A Girl of Strange Powers.
Her mere presence causes a regular rumpus among furniture.
There have been several remarkable stories of girls in America being the mysterious means of commotion around them, and now we get a similar yarn from South Carolina. Her name is Daisy Robinson, and she is described as an ordinary-looking coloured girl, 12 years old.
The first demonstration was the falling over of a sideboard upon the floor, and a short while after a water-bucket was thrown from a shelf, striking the girl upon the shoulder. Her mother, thinking that the room was haunted, moved into another, when the same agency moved tables over the floor, and dishes, pitchers, smoothing-irons and other household articles could not be kept in their places.

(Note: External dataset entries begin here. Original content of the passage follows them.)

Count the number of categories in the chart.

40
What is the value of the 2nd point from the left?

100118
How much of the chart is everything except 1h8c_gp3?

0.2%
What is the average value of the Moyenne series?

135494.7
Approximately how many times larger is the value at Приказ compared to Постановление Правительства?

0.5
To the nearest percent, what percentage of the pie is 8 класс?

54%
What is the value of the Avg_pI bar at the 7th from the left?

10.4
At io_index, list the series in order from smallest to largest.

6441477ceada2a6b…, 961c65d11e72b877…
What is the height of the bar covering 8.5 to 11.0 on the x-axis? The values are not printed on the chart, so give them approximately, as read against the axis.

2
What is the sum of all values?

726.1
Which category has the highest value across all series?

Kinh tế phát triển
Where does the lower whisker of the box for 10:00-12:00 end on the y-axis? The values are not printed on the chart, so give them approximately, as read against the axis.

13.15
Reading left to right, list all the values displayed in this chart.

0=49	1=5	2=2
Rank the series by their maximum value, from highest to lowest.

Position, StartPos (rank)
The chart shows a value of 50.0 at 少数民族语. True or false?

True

Consequently an investigation of the strange power was made. In the girl’s room were a bed, a bureau, a cupboard, and a small chair. The household crockeryware – or rather all that was left of it, for it had nearly all been broken – was packed away in a bucket under the bed. For a few minutes the party was silent, awaiting developments, but gradually a genearl conversation was indulged in upon the subject, each member of the party keeping an eye on Daisy.
Suddenly a large, heavy teacup was thrown upon the floor. It spun round a few times and rolled into the fireplace. Cups, plates, saucers, vases, shoved tongs, candlesticks, kerosene lamps, and fire-dogs leaped into the centre of the room, sometimes being broken into atoms and at other times not being injured at all. The whole room was afterwards examined, and was found to be closely sealed above and all around. The floor is tight, and a careful examination from the outside failed to reveal a crack that even a 10-cent piece could have been thrown through.
Daisy was removed to another room, and the same singular occurrences manifested themselves in the new locality. While Daisy was eating, the bedstead in the room was actually wrenched to pieces by an unseen power. Doctors of medicine and divinity were present at this strange sight, and the crowds that gathered around the house were so large that a policeman had to be detailed to keep out the throng. As yet not the faintest hint at a solution of the matter has been given.
Evening News (London), 6th January 1890.